DeSantis suspended both from office within a week of their arrests. Díaz de la Portilla then ran to win his Miami Commission seat, but lost in a runoff after unsuccessfully suing to get his opponent removed from the ballot.
Rivera, who represented Florida's 25th Congressional District from 2011 to 2013, was arrested in early December 2022. Prosecutors initially charged Rivera for failing to register as a foreign agent, accusing him of lobbying the United States on behalf of Nicolás Maduro's regime while working on a $50 million contract with Venezuela's oil subsidiary, PDV USA. They later added tax evasion charges to the indictment.
As of early July, Rivera had yet to enter a plea. He said last month that his work for Venezuela was subterfuge, and his efforts were in fact "directed at decapitating the Maduro regime."
It's not just Florida Republicans who lack rules to prevent criminally charged members from attaining leadership posts. The Florida Democratic Party also doesn't have strictures to hit the pause button on potentially troublesome members' ambitions, according to Miami Gardens state Sen. Shevrin Jones, who was elected Chair of the Miami-Dade Democratic Party in April.
But when such situations have arisen, he said, it's the party's unofficial policy to pressure those members to step down.
Jones said it's on-brand for Florida Republicans, who have a convicted felon as their presidential candidate, to elevate accused criminals within their ranks.
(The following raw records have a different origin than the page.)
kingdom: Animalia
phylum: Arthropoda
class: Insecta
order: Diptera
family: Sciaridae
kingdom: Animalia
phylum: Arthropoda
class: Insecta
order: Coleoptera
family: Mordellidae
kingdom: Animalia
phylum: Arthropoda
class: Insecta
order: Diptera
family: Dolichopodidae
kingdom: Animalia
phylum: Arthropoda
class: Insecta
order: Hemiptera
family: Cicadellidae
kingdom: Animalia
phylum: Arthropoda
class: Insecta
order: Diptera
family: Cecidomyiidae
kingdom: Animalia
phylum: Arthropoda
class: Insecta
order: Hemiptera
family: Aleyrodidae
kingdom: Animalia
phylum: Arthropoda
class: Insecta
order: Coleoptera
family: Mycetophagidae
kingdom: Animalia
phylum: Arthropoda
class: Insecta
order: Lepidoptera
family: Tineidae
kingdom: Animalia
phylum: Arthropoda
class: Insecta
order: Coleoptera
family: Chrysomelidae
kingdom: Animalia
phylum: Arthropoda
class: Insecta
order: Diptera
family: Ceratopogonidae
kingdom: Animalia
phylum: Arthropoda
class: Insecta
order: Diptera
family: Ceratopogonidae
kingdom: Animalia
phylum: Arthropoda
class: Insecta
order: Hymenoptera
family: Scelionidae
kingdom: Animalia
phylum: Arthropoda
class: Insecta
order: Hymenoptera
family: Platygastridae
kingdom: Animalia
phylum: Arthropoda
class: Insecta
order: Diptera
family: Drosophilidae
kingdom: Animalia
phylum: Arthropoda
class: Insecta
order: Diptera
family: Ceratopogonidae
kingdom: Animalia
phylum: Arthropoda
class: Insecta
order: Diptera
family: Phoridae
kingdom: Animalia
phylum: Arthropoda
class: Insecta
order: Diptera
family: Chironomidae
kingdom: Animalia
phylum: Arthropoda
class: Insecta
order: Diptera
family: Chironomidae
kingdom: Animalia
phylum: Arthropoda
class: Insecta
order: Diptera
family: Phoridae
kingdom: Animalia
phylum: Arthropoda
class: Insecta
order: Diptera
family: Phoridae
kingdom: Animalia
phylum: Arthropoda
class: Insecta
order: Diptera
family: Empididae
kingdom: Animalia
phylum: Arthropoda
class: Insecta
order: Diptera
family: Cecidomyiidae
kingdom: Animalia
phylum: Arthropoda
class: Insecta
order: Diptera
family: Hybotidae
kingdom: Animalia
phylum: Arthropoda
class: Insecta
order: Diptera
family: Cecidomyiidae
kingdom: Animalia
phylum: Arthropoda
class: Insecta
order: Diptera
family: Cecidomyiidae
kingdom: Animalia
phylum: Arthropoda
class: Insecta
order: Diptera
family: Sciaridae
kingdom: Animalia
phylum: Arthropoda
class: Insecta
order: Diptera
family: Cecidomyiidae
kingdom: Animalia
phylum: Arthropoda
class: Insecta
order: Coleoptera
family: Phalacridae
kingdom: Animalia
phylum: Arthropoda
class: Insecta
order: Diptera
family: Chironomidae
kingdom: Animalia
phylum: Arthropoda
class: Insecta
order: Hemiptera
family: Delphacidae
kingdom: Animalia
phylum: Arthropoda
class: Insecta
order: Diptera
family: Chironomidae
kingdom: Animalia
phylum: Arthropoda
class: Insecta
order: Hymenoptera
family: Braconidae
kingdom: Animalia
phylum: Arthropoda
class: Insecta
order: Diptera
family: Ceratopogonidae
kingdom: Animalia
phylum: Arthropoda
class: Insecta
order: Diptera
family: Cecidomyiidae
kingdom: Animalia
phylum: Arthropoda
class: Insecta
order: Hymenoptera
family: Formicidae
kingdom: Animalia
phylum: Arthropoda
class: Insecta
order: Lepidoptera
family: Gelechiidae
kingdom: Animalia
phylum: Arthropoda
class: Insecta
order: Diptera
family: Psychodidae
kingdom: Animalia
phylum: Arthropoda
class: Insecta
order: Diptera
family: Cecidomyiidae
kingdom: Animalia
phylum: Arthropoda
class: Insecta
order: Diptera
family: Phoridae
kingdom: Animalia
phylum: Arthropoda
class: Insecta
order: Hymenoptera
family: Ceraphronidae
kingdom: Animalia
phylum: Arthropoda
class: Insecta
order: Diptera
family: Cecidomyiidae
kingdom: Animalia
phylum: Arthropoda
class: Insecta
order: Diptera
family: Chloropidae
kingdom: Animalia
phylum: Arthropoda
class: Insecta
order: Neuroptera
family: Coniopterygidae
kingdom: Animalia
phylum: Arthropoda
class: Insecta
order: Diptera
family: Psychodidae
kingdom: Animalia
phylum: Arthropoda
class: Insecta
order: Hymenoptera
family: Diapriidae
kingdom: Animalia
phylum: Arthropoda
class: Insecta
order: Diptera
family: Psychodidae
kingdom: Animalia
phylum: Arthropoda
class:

It's also hypocritical, he added, considering the lengths to which the GOP has gone to block reenfranchisementin defiance of voters' wishes.
"It's amazing to me that the Republicans do not believe in restorative justice for other individuals who probably got caught up in the system, but they turn a blind eye when it plays to their benefit," he said. "This is their M.O. — 'rules for thee but not for me' — and the moral and values check on the Republican Party is dying every day they continue to allow this stuff to happen."
Florida Politics contacted RPOF Chair Evan Power for comment but received none by press time.